Here we are:
We are in Portugal, where for centuries nuns doubled as egg yolk–slinging pastry chefs, cementing the country’s specialty in yellow-coloured desserts.
In religious houses, the egg whites were used for ironing, and the Convent Confectionery could evolve thanks to the use of the egg yolk surplus, which originated countless recipes.
There’s for example ovos moles, small, seashell-shaped candies, or pão de ló de ovar, a decadent, gooey cake.
Then there’s lampreia de ovos, perhaps the most unique among the yolk-based creations.
The origin of the Egg Lamprey is mostly attributed to Santa Clara Monastery. It was typically commercialized in lovely boxes with coloured cutted-out paper.
It is made from 50 egg yolks, a it is a sweet replica of a terrifying, ancient sea monster also happens to be a Christmas treat in some regions.
According to popular legend, nuns made eggs a convent staple after discovering that egg whites kept their habits sharp and wrinkle-free during ironing.
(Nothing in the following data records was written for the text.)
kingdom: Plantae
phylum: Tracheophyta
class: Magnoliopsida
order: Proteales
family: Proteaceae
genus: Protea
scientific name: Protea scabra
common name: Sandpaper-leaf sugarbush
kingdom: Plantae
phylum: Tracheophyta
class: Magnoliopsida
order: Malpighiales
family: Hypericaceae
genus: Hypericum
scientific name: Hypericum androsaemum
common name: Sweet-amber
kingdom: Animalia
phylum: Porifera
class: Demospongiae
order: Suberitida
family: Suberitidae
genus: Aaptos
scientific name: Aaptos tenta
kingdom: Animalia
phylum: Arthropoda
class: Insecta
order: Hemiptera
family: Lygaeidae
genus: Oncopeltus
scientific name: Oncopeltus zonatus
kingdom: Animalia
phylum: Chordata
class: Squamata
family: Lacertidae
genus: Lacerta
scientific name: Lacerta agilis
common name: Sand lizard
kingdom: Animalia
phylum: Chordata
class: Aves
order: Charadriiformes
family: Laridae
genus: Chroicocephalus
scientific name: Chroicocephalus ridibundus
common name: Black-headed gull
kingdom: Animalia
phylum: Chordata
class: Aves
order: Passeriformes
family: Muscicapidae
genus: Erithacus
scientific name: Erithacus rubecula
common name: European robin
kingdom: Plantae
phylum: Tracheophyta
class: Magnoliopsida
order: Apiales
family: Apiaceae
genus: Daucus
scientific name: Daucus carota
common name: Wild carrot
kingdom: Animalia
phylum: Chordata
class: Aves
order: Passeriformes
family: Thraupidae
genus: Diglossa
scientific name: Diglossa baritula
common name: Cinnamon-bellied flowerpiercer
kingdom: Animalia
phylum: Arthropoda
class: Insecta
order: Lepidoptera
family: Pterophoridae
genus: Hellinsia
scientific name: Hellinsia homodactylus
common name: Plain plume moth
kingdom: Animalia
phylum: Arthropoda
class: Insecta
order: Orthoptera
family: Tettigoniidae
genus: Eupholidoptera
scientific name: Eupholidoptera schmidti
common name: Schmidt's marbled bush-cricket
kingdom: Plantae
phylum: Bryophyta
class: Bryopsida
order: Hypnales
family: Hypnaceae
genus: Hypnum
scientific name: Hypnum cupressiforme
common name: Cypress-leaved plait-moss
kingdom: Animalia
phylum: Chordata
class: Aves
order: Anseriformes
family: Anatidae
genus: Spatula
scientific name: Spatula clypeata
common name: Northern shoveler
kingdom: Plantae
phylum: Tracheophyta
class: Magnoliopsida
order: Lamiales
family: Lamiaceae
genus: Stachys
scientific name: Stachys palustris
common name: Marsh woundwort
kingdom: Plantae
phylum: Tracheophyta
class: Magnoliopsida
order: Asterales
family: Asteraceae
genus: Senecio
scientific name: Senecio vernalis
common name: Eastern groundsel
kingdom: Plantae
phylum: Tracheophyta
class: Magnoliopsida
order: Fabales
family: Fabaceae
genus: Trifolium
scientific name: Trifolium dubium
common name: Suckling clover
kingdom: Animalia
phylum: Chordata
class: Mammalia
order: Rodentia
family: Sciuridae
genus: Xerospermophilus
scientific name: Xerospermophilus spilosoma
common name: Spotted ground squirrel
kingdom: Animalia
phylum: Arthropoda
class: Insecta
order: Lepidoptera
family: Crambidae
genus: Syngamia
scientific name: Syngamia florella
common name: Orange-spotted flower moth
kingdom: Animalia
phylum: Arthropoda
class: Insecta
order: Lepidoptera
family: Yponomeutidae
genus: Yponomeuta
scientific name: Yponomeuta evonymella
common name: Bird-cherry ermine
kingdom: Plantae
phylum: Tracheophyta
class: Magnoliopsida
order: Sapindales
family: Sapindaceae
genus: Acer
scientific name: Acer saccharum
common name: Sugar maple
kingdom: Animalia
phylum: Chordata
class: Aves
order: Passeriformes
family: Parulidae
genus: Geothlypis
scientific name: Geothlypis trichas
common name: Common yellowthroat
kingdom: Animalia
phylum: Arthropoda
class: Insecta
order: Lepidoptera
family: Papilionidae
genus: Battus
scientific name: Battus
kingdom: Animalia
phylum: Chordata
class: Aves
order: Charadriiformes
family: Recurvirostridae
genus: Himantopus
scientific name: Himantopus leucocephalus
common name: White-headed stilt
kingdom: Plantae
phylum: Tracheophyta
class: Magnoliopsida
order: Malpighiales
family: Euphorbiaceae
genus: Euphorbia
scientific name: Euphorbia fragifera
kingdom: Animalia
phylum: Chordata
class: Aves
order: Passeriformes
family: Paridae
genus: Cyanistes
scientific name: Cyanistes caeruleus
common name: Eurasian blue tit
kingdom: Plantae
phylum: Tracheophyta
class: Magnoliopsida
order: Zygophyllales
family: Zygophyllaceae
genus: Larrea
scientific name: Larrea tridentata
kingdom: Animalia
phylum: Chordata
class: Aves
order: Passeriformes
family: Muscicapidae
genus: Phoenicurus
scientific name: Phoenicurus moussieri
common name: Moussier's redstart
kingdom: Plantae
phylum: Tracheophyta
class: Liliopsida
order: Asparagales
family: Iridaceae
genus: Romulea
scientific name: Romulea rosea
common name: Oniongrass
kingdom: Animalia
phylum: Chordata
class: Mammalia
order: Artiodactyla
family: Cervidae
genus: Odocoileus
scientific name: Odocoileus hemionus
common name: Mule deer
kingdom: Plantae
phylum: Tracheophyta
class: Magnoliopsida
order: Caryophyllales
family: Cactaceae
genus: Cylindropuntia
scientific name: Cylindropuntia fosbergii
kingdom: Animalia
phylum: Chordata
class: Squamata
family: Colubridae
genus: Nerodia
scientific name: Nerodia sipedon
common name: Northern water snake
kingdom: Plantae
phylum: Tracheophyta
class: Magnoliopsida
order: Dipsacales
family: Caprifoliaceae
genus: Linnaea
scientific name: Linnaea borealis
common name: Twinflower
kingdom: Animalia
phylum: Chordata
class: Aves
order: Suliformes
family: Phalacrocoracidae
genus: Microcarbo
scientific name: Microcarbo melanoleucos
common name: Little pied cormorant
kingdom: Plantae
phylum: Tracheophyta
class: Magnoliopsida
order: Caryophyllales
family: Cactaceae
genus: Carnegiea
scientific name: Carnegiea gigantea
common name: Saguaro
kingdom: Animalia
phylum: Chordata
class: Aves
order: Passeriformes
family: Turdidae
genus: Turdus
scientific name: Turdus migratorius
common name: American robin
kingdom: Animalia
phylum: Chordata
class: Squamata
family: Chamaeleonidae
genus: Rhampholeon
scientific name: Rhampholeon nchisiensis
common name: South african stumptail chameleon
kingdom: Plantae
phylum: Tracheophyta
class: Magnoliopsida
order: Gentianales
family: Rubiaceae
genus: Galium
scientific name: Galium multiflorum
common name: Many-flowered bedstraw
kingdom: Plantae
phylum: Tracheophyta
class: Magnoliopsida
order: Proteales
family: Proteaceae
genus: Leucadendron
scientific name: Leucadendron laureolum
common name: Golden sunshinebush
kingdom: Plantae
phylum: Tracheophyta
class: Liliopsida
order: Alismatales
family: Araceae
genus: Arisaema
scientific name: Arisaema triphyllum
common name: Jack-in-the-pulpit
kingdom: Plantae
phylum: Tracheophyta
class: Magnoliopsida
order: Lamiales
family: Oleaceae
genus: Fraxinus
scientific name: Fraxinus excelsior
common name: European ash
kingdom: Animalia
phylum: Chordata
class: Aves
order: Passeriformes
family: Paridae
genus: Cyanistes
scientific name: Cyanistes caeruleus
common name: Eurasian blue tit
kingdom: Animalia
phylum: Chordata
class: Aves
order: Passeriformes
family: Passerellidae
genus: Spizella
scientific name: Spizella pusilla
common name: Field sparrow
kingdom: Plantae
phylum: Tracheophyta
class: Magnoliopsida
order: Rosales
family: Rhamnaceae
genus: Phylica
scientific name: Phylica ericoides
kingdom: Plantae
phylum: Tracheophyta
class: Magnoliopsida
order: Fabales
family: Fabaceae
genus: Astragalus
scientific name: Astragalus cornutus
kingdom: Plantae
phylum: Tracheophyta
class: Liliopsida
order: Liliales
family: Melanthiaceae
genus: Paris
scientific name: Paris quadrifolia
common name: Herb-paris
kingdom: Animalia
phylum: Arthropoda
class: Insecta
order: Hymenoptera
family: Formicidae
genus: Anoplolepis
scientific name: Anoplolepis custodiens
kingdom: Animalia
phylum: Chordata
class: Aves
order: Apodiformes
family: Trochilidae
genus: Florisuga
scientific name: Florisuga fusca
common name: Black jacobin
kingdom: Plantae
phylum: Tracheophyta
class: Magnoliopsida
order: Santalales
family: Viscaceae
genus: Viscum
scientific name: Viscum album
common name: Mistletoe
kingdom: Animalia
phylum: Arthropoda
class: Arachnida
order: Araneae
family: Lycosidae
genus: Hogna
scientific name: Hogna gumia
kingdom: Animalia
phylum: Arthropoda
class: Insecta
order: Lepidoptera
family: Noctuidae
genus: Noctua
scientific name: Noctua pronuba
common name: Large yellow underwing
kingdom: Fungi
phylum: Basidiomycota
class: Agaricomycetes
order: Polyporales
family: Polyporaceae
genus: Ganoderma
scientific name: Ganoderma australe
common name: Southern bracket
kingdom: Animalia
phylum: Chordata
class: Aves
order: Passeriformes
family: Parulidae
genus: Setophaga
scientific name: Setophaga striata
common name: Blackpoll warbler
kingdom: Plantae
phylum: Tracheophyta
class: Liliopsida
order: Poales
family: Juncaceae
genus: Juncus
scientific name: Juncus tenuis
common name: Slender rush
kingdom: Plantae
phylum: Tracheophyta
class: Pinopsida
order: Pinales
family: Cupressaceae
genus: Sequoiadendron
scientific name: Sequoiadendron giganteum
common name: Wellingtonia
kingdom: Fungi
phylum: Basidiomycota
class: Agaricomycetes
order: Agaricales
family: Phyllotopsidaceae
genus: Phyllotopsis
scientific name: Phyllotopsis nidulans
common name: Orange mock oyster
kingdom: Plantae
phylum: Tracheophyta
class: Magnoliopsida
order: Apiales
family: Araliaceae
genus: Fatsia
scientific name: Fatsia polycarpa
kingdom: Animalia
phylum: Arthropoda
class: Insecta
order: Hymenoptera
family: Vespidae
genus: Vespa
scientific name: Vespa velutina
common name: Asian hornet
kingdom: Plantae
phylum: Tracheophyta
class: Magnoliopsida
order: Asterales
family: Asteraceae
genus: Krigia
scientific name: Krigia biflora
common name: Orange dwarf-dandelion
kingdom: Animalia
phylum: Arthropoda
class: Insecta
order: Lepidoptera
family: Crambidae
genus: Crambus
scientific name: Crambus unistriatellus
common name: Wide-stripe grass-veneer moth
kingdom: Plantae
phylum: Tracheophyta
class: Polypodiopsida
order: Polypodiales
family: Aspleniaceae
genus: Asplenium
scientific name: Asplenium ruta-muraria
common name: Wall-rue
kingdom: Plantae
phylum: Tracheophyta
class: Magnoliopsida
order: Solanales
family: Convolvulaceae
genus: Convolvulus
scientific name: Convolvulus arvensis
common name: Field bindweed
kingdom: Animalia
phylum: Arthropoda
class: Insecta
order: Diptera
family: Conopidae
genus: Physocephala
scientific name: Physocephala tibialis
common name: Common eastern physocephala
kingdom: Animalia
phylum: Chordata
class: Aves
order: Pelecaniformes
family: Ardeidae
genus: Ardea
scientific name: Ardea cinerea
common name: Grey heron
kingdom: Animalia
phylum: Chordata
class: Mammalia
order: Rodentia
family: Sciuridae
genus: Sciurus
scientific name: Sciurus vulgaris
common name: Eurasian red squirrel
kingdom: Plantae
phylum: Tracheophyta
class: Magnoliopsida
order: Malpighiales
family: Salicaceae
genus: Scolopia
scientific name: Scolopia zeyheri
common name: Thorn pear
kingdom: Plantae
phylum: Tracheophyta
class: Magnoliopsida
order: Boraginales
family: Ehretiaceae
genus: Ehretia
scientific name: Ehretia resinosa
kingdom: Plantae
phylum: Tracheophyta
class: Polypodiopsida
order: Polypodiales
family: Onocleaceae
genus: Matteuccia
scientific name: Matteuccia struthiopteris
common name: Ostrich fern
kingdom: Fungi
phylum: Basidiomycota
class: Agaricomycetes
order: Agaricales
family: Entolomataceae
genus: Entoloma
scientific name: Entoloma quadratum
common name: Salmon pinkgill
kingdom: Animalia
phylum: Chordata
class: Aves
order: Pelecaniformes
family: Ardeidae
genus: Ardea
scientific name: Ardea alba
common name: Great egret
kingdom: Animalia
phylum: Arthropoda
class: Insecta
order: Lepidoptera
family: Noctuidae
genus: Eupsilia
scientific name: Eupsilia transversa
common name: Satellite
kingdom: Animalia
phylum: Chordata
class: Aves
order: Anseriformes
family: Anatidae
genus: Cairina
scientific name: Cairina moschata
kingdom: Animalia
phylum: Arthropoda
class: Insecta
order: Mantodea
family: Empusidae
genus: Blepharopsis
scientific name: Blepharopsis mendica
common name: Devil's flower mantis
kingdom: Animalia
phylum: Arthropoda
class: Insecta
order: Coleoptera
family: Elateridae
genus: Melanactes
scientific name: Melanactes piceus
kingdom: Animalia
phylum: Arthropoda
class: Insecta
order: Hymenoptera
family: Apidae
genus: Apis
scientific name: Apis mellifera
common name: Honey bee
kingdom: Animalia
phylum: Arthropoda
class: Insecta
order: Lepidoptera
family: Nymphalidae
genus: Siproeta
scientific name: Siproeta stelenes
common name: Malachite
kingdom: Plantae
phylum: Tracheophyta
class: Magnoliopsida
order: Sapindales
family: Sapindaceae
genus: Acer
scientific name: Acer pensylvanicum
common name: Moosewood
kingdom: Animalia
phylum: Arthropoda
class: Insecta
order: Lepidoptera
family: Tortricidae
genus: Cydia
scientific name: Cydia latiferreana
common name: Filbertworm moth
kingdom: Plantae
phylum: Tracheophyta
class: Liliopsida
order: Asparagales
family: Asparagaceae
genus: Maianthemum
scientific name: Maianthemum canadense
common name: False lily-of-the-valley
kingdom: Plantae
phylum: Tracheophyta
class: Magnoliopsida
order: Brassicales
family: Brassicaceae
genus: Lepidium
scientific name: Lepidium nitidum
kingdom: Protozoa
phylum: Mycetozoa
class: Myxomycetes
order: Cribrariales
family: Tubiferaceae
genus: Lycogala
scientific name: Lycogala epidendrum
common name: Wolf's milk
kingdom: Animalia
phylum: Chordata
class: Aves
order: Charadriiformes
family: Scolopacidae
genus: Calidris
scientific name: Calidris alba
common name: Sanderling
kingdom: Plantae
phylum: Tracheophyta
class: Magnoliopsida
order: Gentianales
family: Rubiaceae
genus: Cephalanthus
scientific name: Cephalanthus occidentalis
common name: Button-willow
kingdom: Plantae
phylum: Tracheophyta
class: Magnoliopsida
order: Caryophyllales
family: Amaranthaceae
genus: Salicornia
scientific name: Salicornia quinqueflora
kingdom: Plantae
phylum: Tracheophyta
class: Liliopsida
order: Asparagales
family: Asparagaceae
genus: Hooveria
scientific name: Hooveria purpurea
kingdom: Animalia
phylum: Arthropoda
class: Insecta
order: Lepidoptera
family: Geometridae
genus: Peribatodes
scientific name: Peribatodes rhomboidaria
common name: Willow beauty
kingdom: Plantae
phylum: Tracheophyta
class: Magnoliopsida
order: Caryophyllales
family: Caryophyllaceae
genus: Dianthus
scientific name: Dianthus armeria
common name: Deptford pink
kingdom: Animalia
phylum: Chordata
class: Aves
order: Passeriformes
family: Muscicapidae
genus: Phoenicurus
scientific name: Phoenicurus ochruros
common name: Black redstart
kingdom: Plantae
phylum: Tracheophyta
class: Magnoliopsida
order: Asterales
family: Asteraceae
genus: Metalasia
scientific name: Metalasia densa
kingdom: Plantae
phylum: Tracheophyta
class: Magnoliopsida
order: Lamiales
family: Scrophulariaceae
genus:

At first, honey was the main sweetener employed in Convent Cuisine, but after laying claim to Brazil in 1500, Portugal started importing sugarcane as an abundant, inexpensive ingredient. So, resourceful nuns looked at all the extra egg yolks and and sugar started to be a widespread ingredient in pastry recipes, thereby contributing to the development of the Convent Confectionery, creating rich, yellow desserts to support themselves.
But the question is: why the lamprey, an eel-like, bloodsucking fish with several rows of spiraling, sharpened teeth? It seems that Portuguese love this ugly fish, and they make golden egg effigies of it for festive occasions.
Lampreia, (lamprey), is a very strange fish that, somehow, gained favor with emperors and kings. The Romans included it in banquets prepared for Julius Caesar, and the oldest known Portuguese cookbook, a 16th century collection of recipes attributed to Infanta D. Maria, has a single fish recipe that describes how to prepare and cook lamprey. A stew made from the fish and its blood is still popular throughout the country.
However, Lampreia de ovos requires no actual parts of the lamprey. All you need to make one is sugar syrup, almonds, and eggs. First, build your lamprey’s winding body from a paste of sweetened yolks and grated almonds, then dress it in sheets of yolks and syrup (“capes”) and strands of beaten egg and sugar. Once you’ve assembled the lamprey’s basic shape, you can brown it in a hot oven or use a red-hot iron to recreate its signature spots.
Finally, don’t forget to “animate” your creation with a set of candied cherry eyes and a couple of peeled almond teeth. Top it off with sugary egg threads, then glaze and decorate with candy. This is really delicious and not so gruesome, after all!